Неожиданно нога у Ромина подвернулась я он споткнулся о трубу вентиляции. Не удержав равновесия, развернулся вокруг собственной оси и упал, чувствуя, как его сносит к краю покатой крыши вагона, медленно, но неудержимо влечет к темной и страшной пропасти с грохотом колес внизу.
Завыв от отчаяния, он попробовал вцепиться ногтями в жесть крыши, но только слегка царапнул ее, — тело стало неуправляемым и ухватиться не за что!
— А-а-а!.. — дико завопил Ромин, срываясь в темноту.
Страшно ударило в спину, сразу гася сознание, потом пошло молотить, как в жерновах, и, словно насытившись, выплюнуло изуродованное тело на откос, освещенный равнодушной, яркой луной.
Проскрежетав по рельсам, остановился поезд, к телу бежали люди с фонарями в руках, но Ромин уже больше ничего не видел.
Последнее, что успело мелькнуть у него в мозгу, когда он сорвался с края крыши, было короткое словечко — Каин…
Все чаще болело сердце и короткие по времени бессонные ночи казались Ермакову долгими и длинными, как пустые коридоры управления, — гулкие, слабо освещенные горящими вполнакала лампами в матовых абажурах, похожих на срезанные снизу капли молочно-белого, непрозрачного стекла.
Поизносила тебя жизнь, Алексей, укатала, как ту сказочную Сивку на своих крутых горках.

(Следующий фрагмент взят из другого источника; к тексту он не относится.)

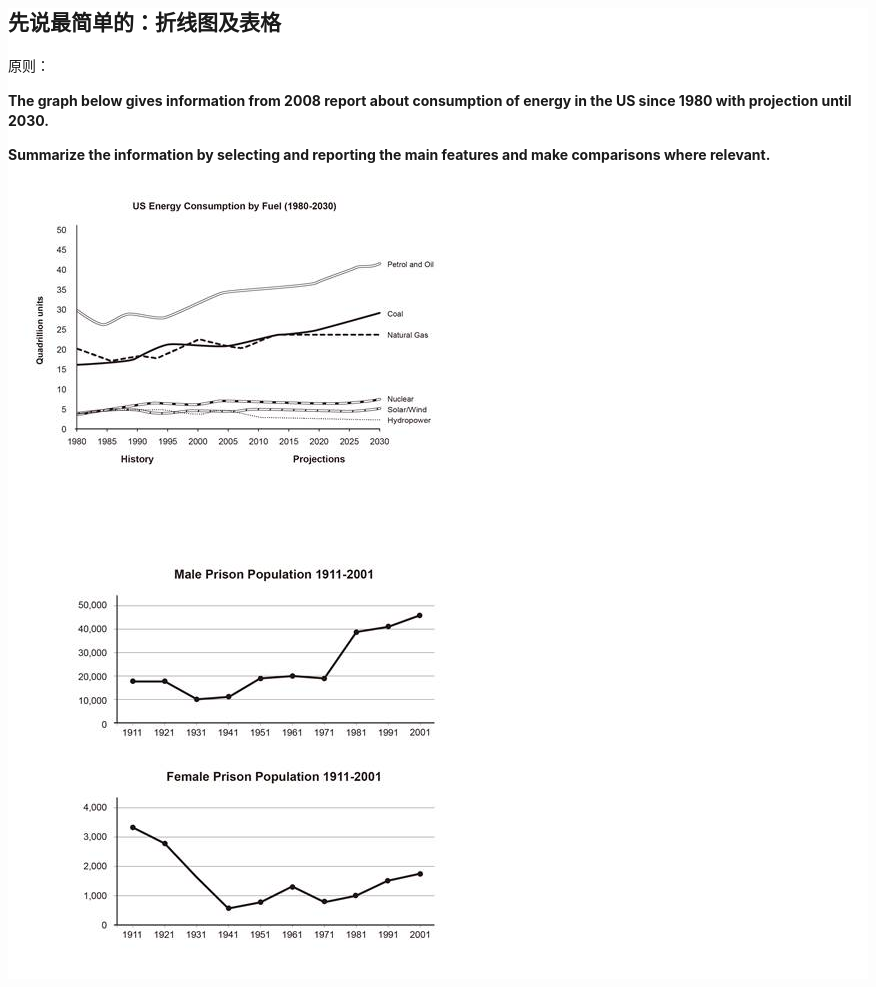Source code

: 


## 先说最简单的：折线图及表格

原则：

**The graph below gives information from 2008 report about consumption of energy in the US since 1980 with projection until 2030.**

**Summarize the information by selecting and reporting the main features and make comparisons where relevant.**

![descript](./clip_image004-1706790159039-2.jpg)

# ![descript](./clip_image006.jpg)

Хотя разве возраст для мужчины пятьдесят с небольшим? Нет, видимо, прав любимый поэт жены Надсон — «как мало прожито, как много пережито»! Другим, наверное, хватило бы этого на несколько жизней, полных и ярких, до отказа насыщенных работой и событиями, требующих отдачи всего тебя и самосожжения в труде и боях. Разве болело бы сейчас сердце, если бы оно не привыкло переносить боль других, как свою собственную?